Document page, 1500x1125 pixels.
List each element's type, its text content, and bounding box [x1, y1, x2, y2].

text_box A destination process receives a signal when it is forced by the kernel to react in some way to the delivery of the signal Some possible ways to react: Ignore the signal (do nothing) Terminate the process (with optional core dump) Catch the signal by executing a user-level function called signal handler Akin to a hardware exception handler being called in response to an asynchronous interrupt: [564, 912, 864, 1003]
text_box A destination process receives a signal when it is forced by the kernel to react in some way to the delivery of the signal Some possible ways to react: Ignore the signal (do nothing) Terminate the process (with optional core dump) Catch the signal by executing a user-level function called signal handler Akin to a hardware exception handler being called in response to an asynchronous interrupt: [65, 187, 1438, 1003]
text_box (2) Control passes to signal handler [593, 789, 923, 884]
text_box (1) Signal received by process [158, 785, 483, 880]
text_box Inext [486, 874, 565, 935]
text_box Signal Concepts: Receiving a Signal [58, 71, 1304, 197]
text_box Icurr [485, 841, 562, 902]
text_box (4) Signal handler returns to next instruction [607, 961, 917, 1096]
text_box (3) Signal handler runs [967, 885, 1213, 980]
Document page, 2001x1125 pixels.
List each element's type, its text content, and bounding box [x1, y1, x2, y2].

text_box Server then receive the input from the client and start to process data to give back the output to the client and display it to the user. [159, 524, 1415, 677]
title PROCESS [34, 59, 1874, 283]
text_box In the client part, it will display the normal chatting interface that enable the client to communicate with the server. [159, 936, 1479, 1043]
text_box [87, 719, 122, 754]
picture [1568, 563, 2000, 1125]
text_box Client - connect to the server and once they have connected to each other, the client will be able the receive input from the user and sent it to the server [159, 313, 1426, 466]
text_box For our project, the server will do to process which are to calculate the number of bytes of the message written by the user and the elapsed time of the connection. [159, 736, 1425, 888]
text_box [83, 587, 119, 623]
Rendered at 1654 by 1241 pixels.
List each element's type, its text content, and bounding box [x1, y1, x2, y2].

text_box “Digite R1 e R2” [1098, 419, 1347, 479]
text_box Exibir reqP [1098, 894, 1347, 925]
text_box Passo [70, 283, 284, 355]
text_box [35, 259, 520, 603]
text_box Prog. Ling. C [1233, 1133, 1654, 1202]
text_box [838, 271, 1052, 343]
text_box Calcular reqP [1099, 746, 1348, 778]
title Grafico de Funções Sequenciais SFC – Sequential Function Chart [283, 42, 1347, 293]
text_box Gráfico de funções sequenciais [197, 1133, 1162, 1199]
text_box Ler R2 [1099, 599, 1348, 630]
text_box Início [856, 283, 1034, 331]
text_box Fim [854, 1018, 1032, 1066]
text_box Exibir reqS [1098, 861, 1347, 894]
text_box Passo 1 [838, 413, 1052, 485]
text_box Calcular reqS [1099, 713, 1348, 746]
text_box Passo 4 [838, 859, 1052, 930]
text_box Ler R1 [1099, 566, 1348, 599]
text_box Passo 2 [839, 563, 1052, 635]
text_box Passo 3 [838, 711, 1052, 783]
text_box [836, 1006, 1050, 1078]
==*==
### Aim of the exercise
Rewrite the data above with "bounding box" swapped for "enclosing rectangle" throughout all three blocks, leaving everything else unchanged.

### Result of this exercise
Document page, 1500x1125 pixels.
List each element's type, its text content, and enclosing rectangle [x1, y1, x2, y2].

text_box A destination process receives a signal when it is forced by the kernel to react in some way to the delivery of the signal Some possible ways to react: Ignore the signal (do nothing) Terminate the process (with optional core dump) Catch the signal by executing a user-level function called signal handler Akin to a hardware exception handler being called in response to an asynchronous interrupt: [564, 912, 864, 1003]
text_box A destination process receives a signal when it is forced by the kernel to react in some way to the delivery of the signal Some possible ways to react: Ignore the signal (do nothing) Terminate the process (with optional core dump) Catch the signal by executing a user-level function called signal handler Akin to a hardware exception handler being called in response to an asynchronous interrupt: [65, 187, 1438, 1003]
text_box (2) Control passes to signal handler [593, 789, 923, 884]
text_box (1) Signal received by process [158, 785, 483, 880]
text_box Inext [486, 874, 565, 935]
text_box Signal Concepts: Receiving a Signal [58, 71, 1304, 197]
text_box Icurr [485, 841, 562, 902]
text_box (4) Signal handler returns to next instruction [607, 961, 917, 1096]
text_box (3) Signal handler runs [967, 885, 1213, 980]
Document page, 2001x1125 pixels.
List each element's type, its text content, and enclosing rectangle [x1, y1, x2, y2].

text_box Server then receive the input from the client and start to process data to give back the output to the client and display it to the user. [159, 524, 1415, 677]
title PROCESS [34, 59, 1874, 283]
text_box In the client part, it will display the normal chatting interface that enable the client to communicate with the server. [159, 936, 1479, 1043]
text_box [87, 719, 122, 754]
picture [1568, 563, 2000, 1125]
text_box Client - connect to the server and once they have connected to each other, the client will be able the receive input from the user and sent it to the server [159, 313, 1426, 466]
text_box For our project, the server will do to process which are to calculate the number of bytes of the message written by the user and the elapsed time of the connection. [159, 736, 1425, 888]
text_box [83, 587, 119, 623]
Rendered at 1654 by 1241 pixels.
List each element's type, its text content, and enclosing rectangle [x1, y1, x2, y2].

text_box “Digite R1 e R2” [1098, 419, 1347, 479]
text_box Exibir reqP [1098, 894, 1347, 925]
text_box Passo [70, 283, 284, 355]
text_box [35, 259, 520, 603]
text_box Prog. Ling. C [1233, 1133, 1654, 1202]
text_box [838, 271, 1052, 343]
text_box Calcular reqP [1099, 746, 1348, 778]
title Grafico de Funções Sequenciais SFC – Sequential Function Chart [283, 42, 1347, 293]
text_box Gráfico de funções sequenciais [197, 1133, 1162, 1199]
text_box Ler R2 [1099, 599, 1348, 630]
text_box Início [856, 283, 1034, 331]
text_box Fim [854, 1018, 1032, 1066]
text_box Exibir reqS [1098, 861, 1347, 894]
text_box Passo 1 [838, 413, 1052, 485]
text_box Calcular reqS [1099, 713, 1348, 746]
text_box Passo 4 [838, 859, 1052, 930]
text_box Ler R1 [1099, 566, 1348, 599]
text_box Passo 2 [839, 563, 1052, 635]
text_box Passo 3 [838, 711, 1052, 783]
text_box [836, 1006, 1050, 1078]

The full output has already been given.